Saved data entries:
-- Opening Marker --

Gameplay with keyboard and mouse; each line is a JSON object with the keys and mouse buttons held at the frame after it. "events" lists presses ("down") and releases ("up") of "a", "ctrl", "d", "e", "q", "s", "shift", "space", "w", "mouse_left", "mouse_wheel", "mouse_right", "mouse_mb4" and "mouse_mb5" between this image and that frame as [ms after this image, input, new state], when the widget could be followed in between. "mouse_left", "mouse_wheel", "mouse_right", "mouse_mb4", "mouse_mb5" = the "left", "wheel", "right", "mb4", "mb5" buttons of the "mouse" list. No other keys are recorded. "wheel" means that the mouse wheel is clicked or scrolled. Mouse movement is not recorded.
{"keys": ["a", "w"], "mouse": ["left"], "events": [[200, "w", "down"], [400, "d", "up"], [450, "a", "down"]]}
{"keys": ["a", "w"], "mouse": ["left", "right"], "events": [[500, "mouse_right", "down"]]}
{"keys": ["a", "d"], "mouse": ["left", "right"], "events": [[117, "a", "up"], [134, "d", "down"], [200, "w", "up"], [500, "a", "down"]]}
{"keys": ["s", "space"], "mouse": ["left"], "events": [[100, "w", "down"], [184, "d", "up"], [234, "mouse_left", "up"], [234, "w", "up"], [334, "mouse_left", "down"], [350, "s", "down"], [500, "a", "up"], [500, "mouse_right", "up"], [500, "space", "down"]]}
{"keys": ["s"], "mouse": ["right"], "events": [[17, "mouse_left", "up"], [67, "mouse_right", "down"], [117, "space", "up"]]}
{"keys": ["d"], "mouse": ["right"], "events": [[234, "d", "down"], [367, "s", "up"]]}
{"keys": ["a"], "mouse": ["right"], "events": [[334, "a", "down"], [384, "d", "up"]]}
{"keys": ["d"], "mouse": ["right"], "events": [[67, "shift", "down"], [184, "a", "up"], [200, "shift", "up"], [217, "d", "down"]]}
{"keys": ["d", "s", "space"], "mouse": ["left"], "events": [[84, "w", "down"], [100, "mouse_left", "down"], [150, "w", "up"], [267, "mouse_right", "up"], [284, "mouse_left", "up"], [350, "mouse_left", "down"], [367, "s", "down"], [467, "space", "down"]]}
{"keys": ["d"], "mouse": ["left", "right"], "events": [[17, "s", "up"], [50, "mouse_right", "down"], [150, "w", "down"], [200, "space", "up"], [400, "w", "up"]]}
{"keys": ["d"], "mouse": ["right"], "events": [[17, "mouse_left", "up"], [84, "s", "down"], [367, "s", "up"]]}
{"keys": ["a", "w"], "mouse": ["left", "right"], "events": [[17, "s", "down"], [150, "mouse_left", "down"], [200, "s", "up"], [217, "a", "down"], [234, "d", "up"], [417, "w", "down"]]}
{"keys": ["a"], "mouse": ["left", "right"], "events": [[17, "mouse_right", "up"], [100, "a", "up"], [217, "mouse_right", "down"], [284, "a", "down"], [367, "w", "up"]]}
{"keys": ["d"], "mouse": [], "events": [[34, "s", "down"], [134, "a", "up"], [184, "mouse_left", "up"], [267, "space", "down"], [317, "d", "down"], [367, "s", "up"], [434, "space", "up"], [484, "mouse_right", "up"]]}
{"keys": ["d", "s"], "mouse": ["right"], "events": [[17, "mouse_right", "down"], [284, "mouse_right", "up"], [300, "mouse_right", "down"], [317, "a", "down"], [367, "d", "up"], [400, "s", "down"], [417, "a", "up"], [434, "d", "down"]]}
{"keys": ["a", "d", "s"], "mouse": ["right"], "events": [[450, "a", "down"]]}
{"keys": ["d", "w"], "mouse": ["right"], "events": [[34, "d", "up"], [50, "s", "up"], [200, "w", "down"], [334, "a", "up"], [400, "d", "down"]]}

-- Closing Marker --

TASK DETAILS: Report each line of the data that includes the string "shift".

YOUR SOLUTION:
Gameplay with keyboard and mouse; each line is a JSON object with the keys and mouse buttons held at the frame after it. "events" lists presses ("down") and releases ("up") of "a", "ctrl", "d", "e", "q", "s", "shift", "space", "w", "mouse_left", "mouse_wheel", "mouse_right", "mouse_mb4" and "mouse_mb5" between this image and that frame as [ms after this image, input, new state], when the widget could be followed in between. "mouse_left", "mouse_wheel", "mouse_right", "mouse_mb4", "mouse_mb5" = the "left", "wheel", "right", "mb4", "mb5" buttons of the "mouse" list. No other keys are recorded. "wheel" means that the mouse wheel is clicked or scrolled. Mouse movement is not recorded.
{"keys": ["d"], "mouse": ["right"], "events": [[67, "shift", "down"], [184, "a", "up"], [200, "shift", "up"], [217, "d", "down"]]}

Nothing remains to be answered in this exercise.